The renewed strength in the labor market presents a new dilemma, adding to arguments that inflationary pressures may not be fully extinguished and creating a potential clash with Trump, who has already said he thinks interest rates are too high and the economy needs more support.
It could also call into question Fed Chairman Jerome Powell’s view that the labor market is no longer a source of inflationary pressure.
The data “will raise concerns at a jittery Fed that the labor market could re-accelerate after the election in ways that could lead to another tightening of labor market conditions,” Krishna Guha, vice president of Evercore ISI, wrote in a note.
If data in the new year continue to show a strengthening labor market, Guha said, that could keep the Fed on hold until at least June, if not later.
That’s a forecast in line with financial market expectations, which had priced in a single rate cut before June, marking the end of the Fed’s rate-cutting cycle. Stocks fell and government bond yields rose after the data.
Speaking on CNBC shortly after the release of the jobs report, Chicago Fed President Austan Goolsbee said he still felt cool inflation called for further rate cuts, with the benchmark rate likely to be “quite a bit lower” in 12 to 18 months if immediate expectations are met.
“Is there evidence of the economy overheating? So far, in recent months, there’s not a lot of evidence,” Goolsbee said, noting that inflation over the past six months was 1.9 percent, while wage growth was in line with the Fed’s inflation target of 2 %. “I am pleased that the labor market is stabilizing at something like a full employment rate.”
DATA ON INFLATION
Last September, the Fed began cutting rates in half-a-percentage-point increments more than usual to protect the labor market from a slowdown that officials feared was taking shape.
By December, when the central bank cut its benchmark overnight interest rate to its current range of 4.25%-4.50%, those fears had largely faded, and some policymakers signaled a potential turnaround in the labor market.
“With business optimism so high and labor supply unlikely to continue to grow so strongly, the current balance in the labor market appears likely to tip toward hiring rather than firing,” Richmond Fed President Thomas Barkin said in recent comments, citing a survey of CFOs that his regional Fed bank helps set up that showed a post-election jump in prospects.

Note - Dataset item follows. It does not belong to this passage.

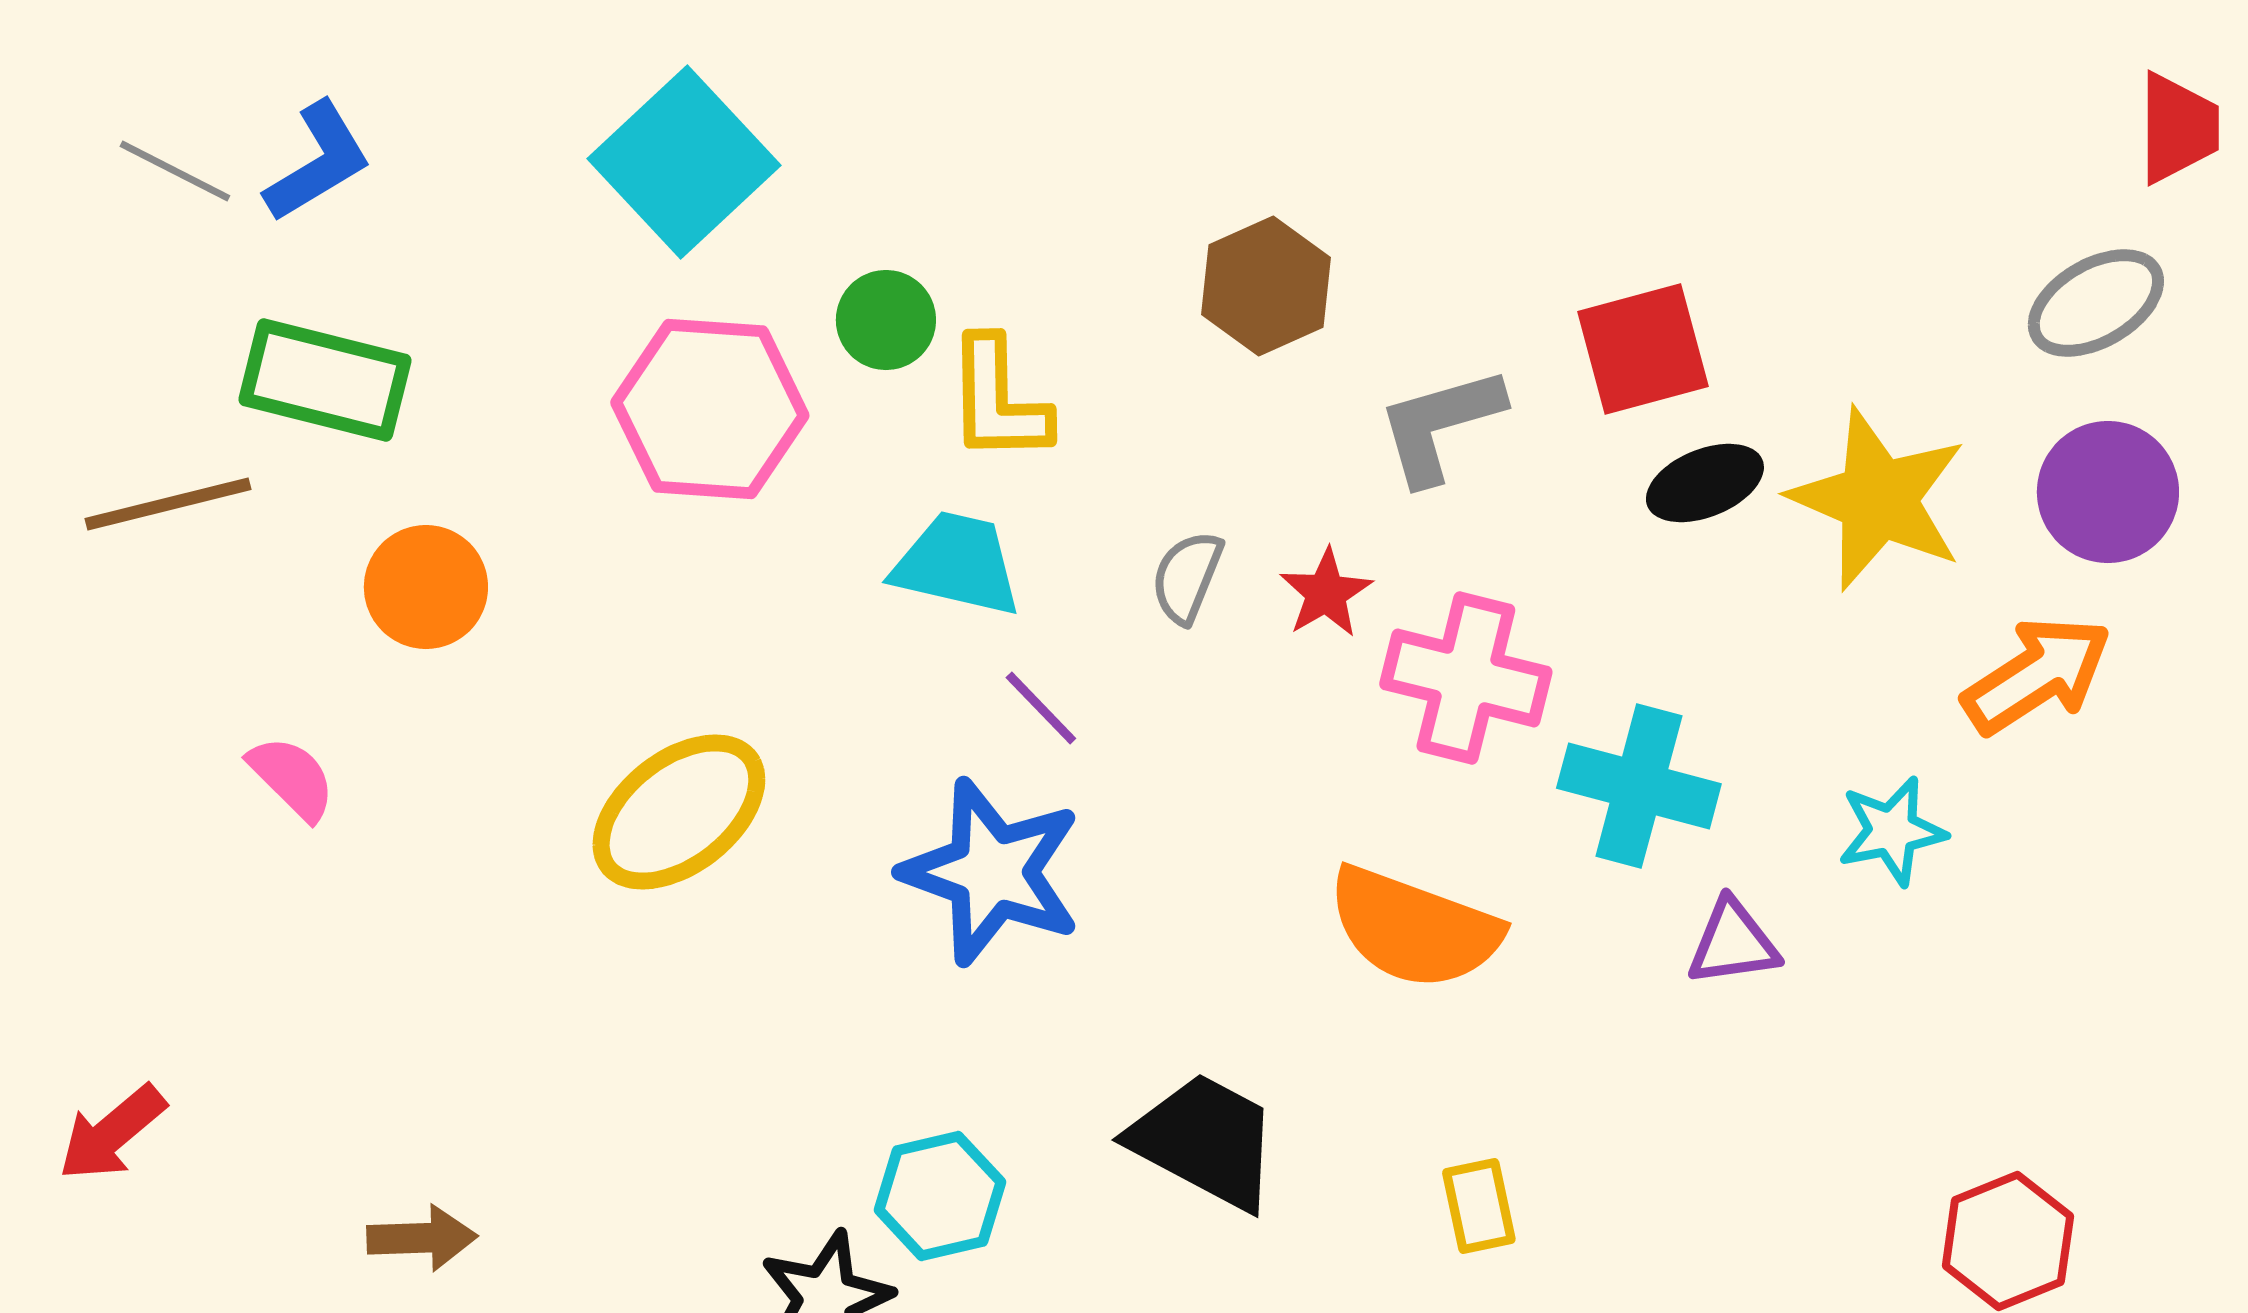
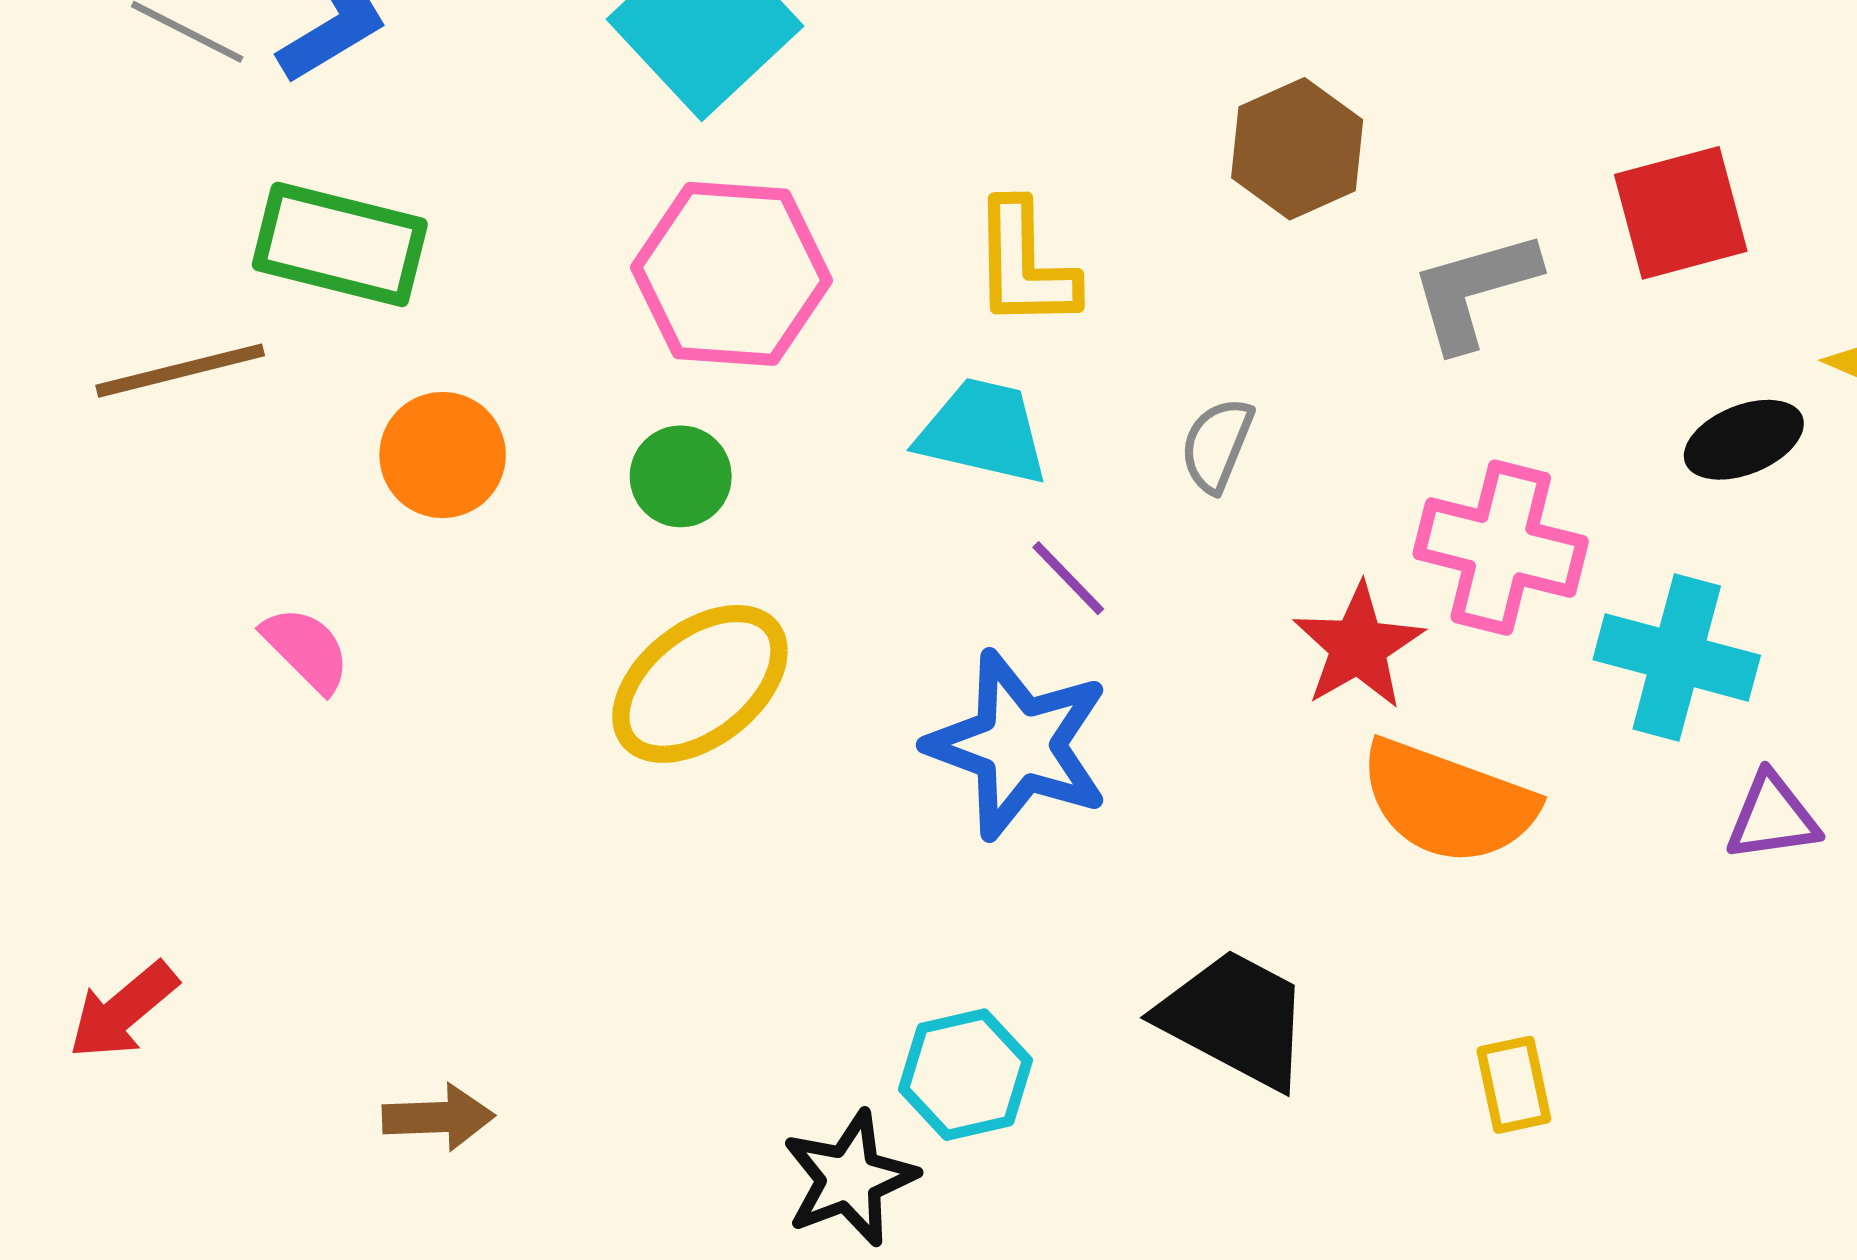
green circle: (886, 320) -> (681, 476), moved
black ellipse: (1705, 483) -> (1744, 440), moved
red star: (1326, 593) -> (1358, 646), moved, size x1.4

A group of other US central bank policymakers in recent days, including Fed Governor Michelle Bowman and Fed President St. Louisa Albert Musalema, also said they believe the Fed’s interest rate-cutting days are nearing the end, if not over.
Key to the discussion will be upcoming inflation data, which some officials say is almost set to slow.
The only reason recent inflation announcements have shown so little progress, Goolsbee said, is because inflation spikes in early 2024.